The economy of the future will be circular or it will not be. The circular economy is one that does not see waste as garbage to get rid of but as new raw materials to use. A virtuous circle where everything is used. It is what they practice from the Gravity Wave initiative that tries to clean the Mediterranean Sea of plastic waste. “We work with traditional fishermen (the Enaleia network), so that they not only catch fish: we pay them for every kilo of plastic they bring us,” explains Amaia Rodríguez Sola, CEO and co-founder of Gravity Wave. In the seas they find plastics, but also washing machines, tractor wheels, shipwrecks, printers, etc. Where others see trash they see opportunity. The challenge is one of imagination: think about what they can build to give new life to these objects in the form of furniture, accessories, decorative elements, etc. They have already removed almost 10,000 kilos of plastic from the waves.

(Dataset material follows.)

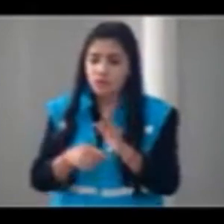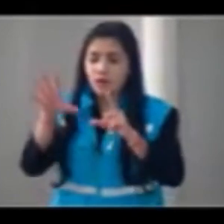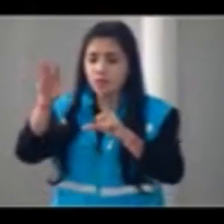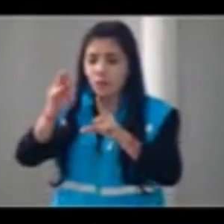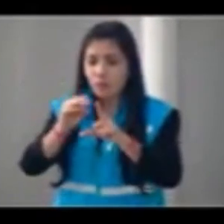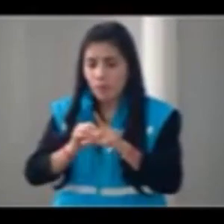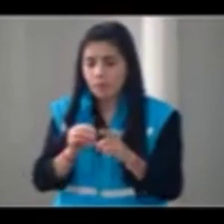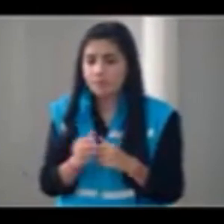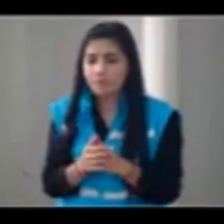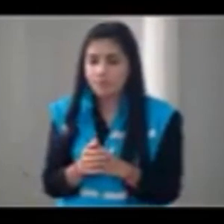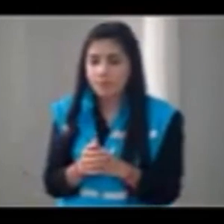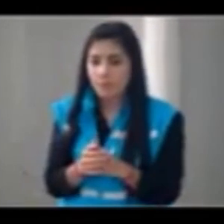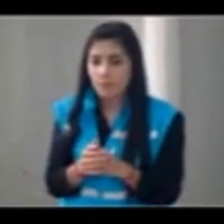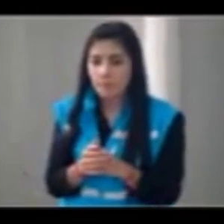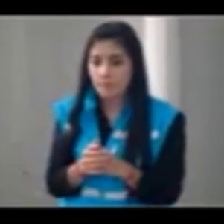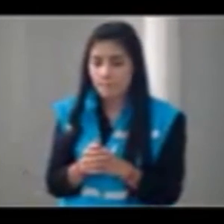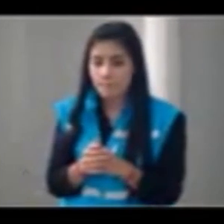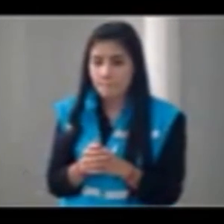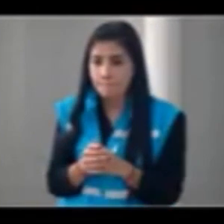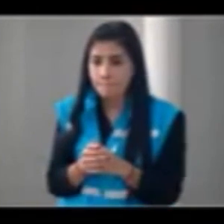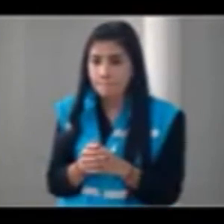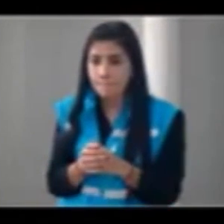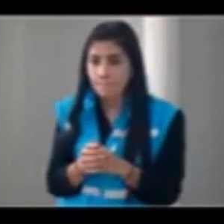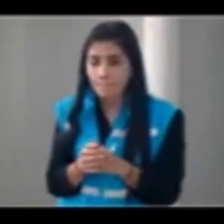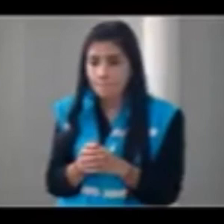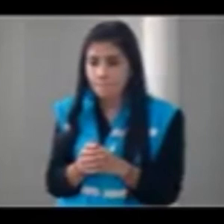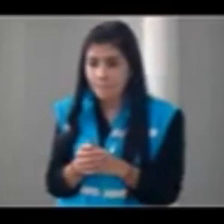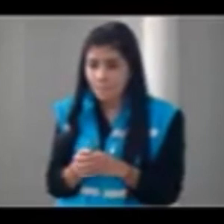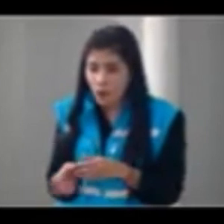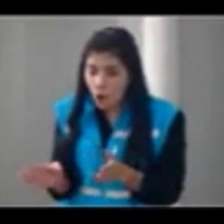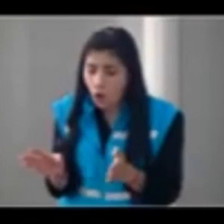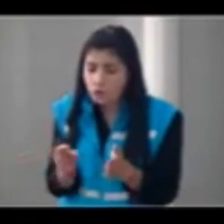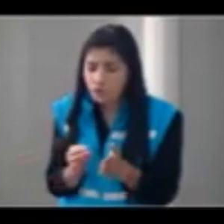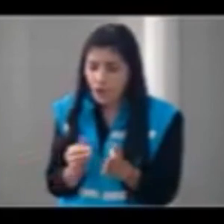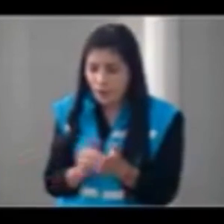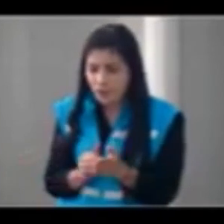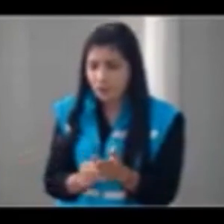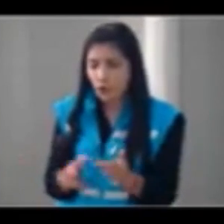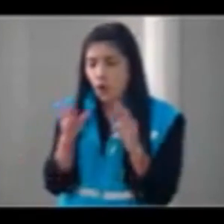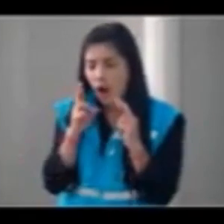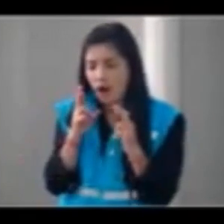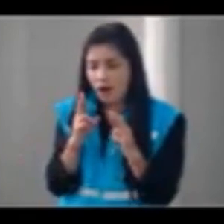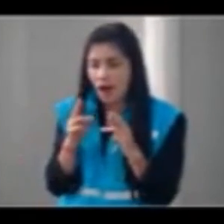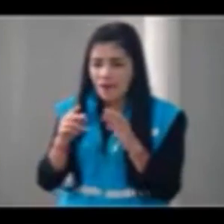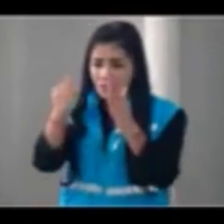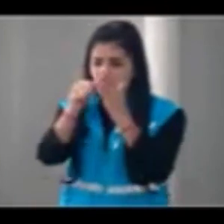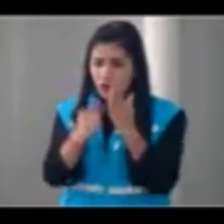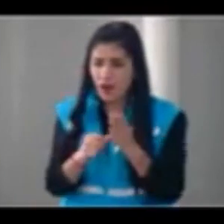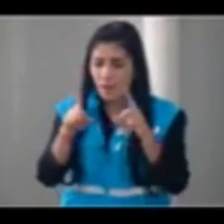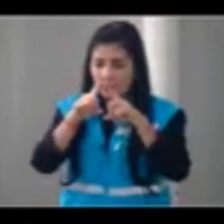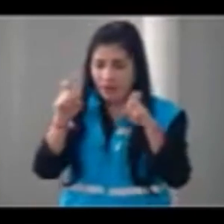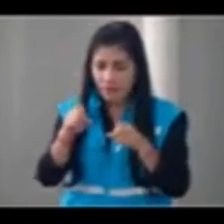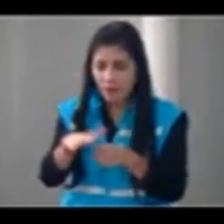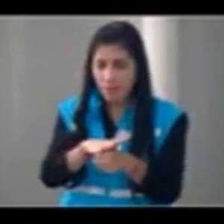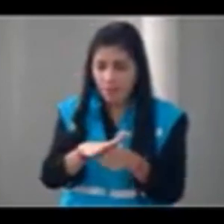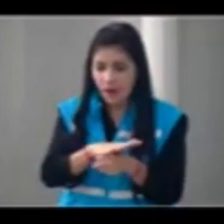reconsideren meter en la parrilla de programación el programa del Barrio de la Cancha, que es un programa que le apuesta a la convivencia entre las barras y que es muy importante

Each year 260 million tons of plastics reach the sea, according to the consulting firm McKinsey & Company, only 9% are recycled. Much of the rest end up eroding to become microplastics that enter the fish and reach our body, with consequences yet to be fully understood. “The seas are the great forgotten, in COP26 they have hardly been mentioned, they are not being protected, we do not see solutions around us to end plastic in the sea”, concludes Rodríguez Sola, “we need real data on the damage of plastic and prevent plastic from entering. Companies should not only think about reducing their emissions but about reusing their waste: this is essential for decarbonisation ”.